Rußtau ist ein Krankheitsbild, das durch verschiedene Pilze verursacht wird. Die Pilze entwickeln sich bei feuchten Bedingungen und auf organischen Substraten, die zum Beispiel von Blattläusen freigesetzt werden. Der Rußtau zeigt sich zunächst in Form schwarzer Flecken, die immer dichter werden und auch bei der Lagerung entstehen können. Um diese Krankheit zu bekämpfen, testeten die Forscherinnen und Forscher verschiedene im ökologischen Anbau zugelassene Pflanzenschutzmittel. Eines davon scheint besonders wirksam zu sein: „Es ist ein organisches Produkt auf der Basis von Gesteinsmehl. Wir konnten beobachten, dass das Auftreten von Rußtau auf dem Feld um 60 Prozent zurückgegangen ist", erklärte Ewald Lardschneider von der Arbeitsgruppe „Ökologischer Anbau“.

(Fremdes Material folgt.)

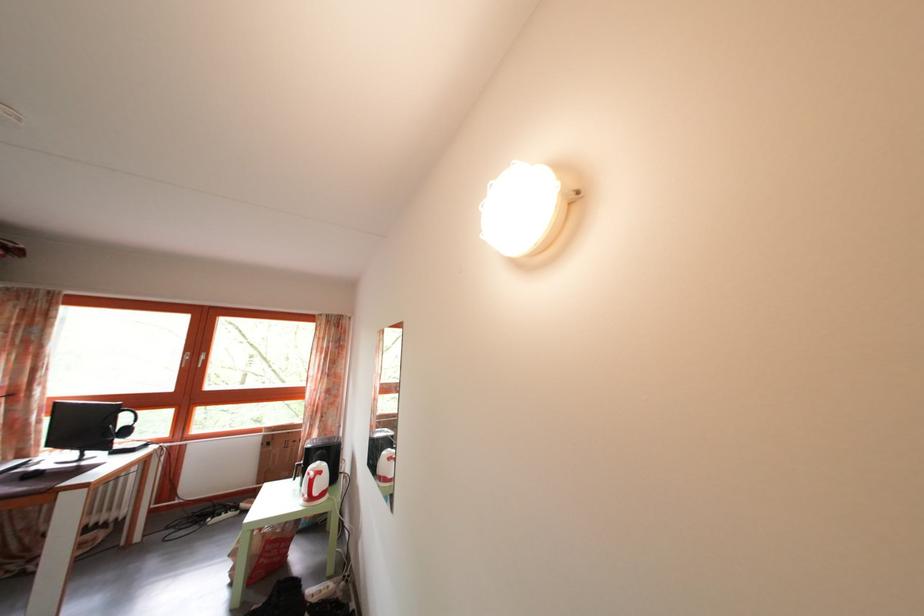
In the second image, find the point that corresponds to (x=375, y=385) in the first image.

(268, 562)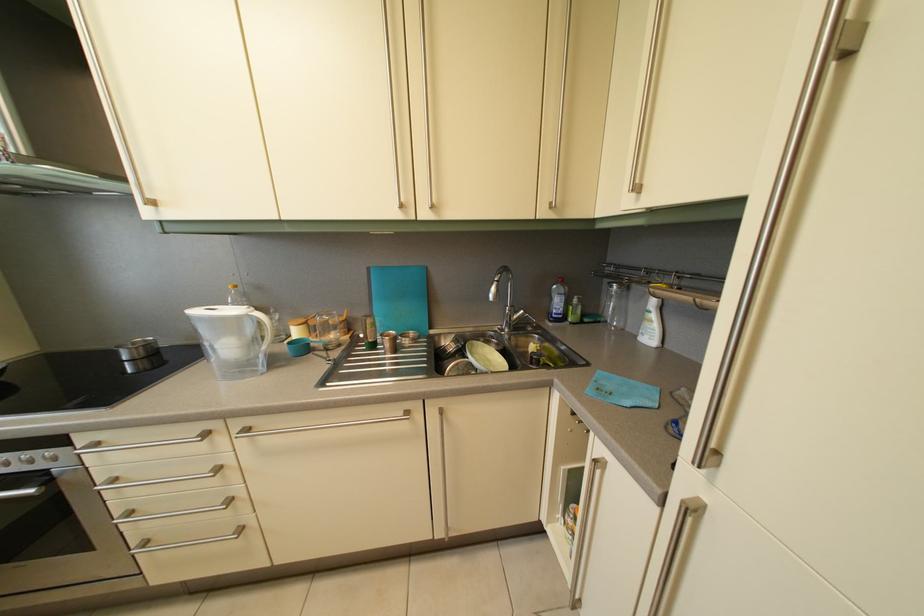
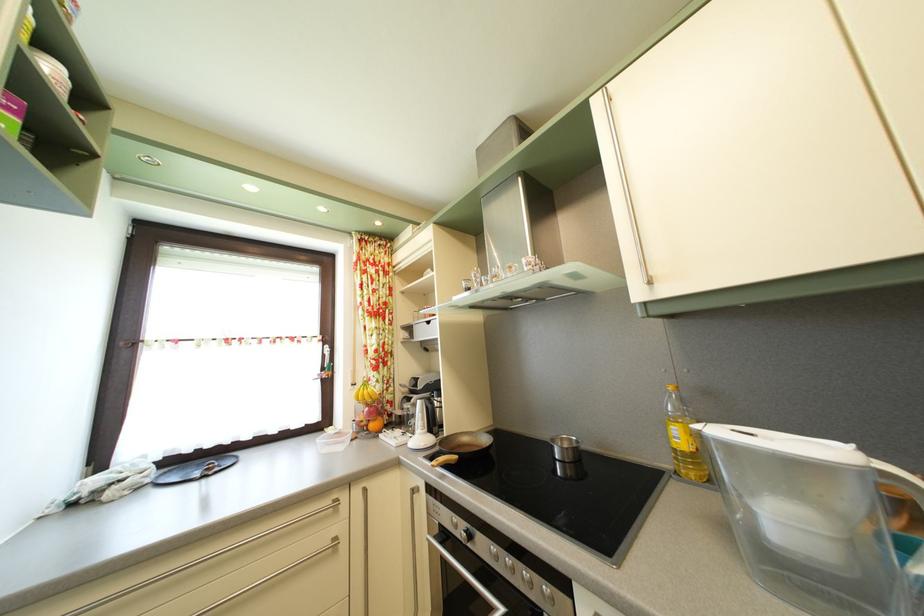
The point at (266, 296) is marked in the first image. Where is the corresponding point in the second image?

(715, 400)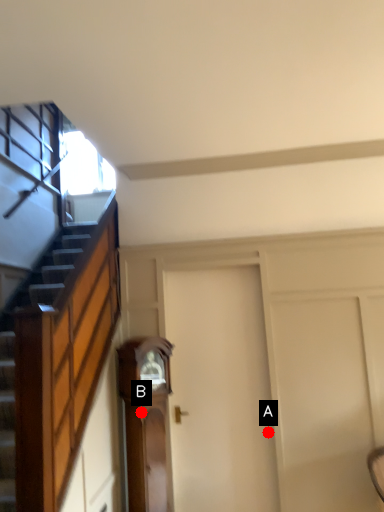
Question: Two points are circled on the image, labeled by A and B beside each circle. Which point appears farthest from the camera in this image?

Choices:
 (A) A is further
 (B) B is further

Answer: (A)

„BioFruitNet“ - gute Praktiken im ökologischen Anbau in Europa für alle zugänglich machen

Der ökologische Obstbau ist eine sehr anspruchsvolle Form des Anbaus, denn im Gegensatz zur konventionellen Landwirtschaft können einige Herausforderungen nicht mit chemisch-synthetischen Pflanzenschutzmitteln gelöst werden. Daher entwickeln Landwirtinnen und Landwirte in ganz Europa auf lokaler Ebene Strategien und Methoden, um ihre Kulturen vor Schädlingen und Krankheiten auf biologische Art und Weise zu schützen. Das Ziel des Horizon-Projekts „BioFruitNet“ ist es, bewährte Verfahren europaweit zu sammeln und sie allen Bäuerinnen und Bauern zugänglich zu machen. Das Versuchszentrum Laimburg ist Projektpartner und verantwortlich für den Bereich Kernobst. Dabei haben die Forschenden bewährte Verfahren insbesondere für die Behandlung von Schorf, eine der wichtigsten Apfelkrankheiten, gesammelt. „Die gesammelten Leitlinien besagen, dass die Schorfbekämpfung bereits im Winter beginnen muss, wenn Pflanzenreste auf dem Feld entfernt werden müssen, um infektiöses Material wie z.B. Pilzsporen zu reduzieren. Im Frühjahr werden Behandlungen mit Kupfer und Polysulfiden (im ökologischen Anbau zugelassene Produkte) durchgeführt. Das Monitoring erfolgt mit Hilfe von Software-Prorammen beginnend mit Wetterstationen, die stündlich Niederschlagsmengen und Temperaturen erfassen", schilderte Alfredo Mora-Vargas, Projektmitarbeiter am Versuchszentrum Laimburg. „Mithilfe der Software und des Monitorings kann ein Prognosemodell für die Verbreitung von Pilzsporen erstellt werden. Dies ermöglicht ein rechtzeitiges Eingreifen mit gezielten Behandlungen. Schließlich testen wir, ob die Verwendung spezieller Netze die Ausbreitung der Sporen eindämmen kann", so Mora-Vargas. Das Projekt „BioFruitNet“ wird durch das Forschungs- und Innovationsprogramm Horizon 2020 der Europäischen Union finanziert.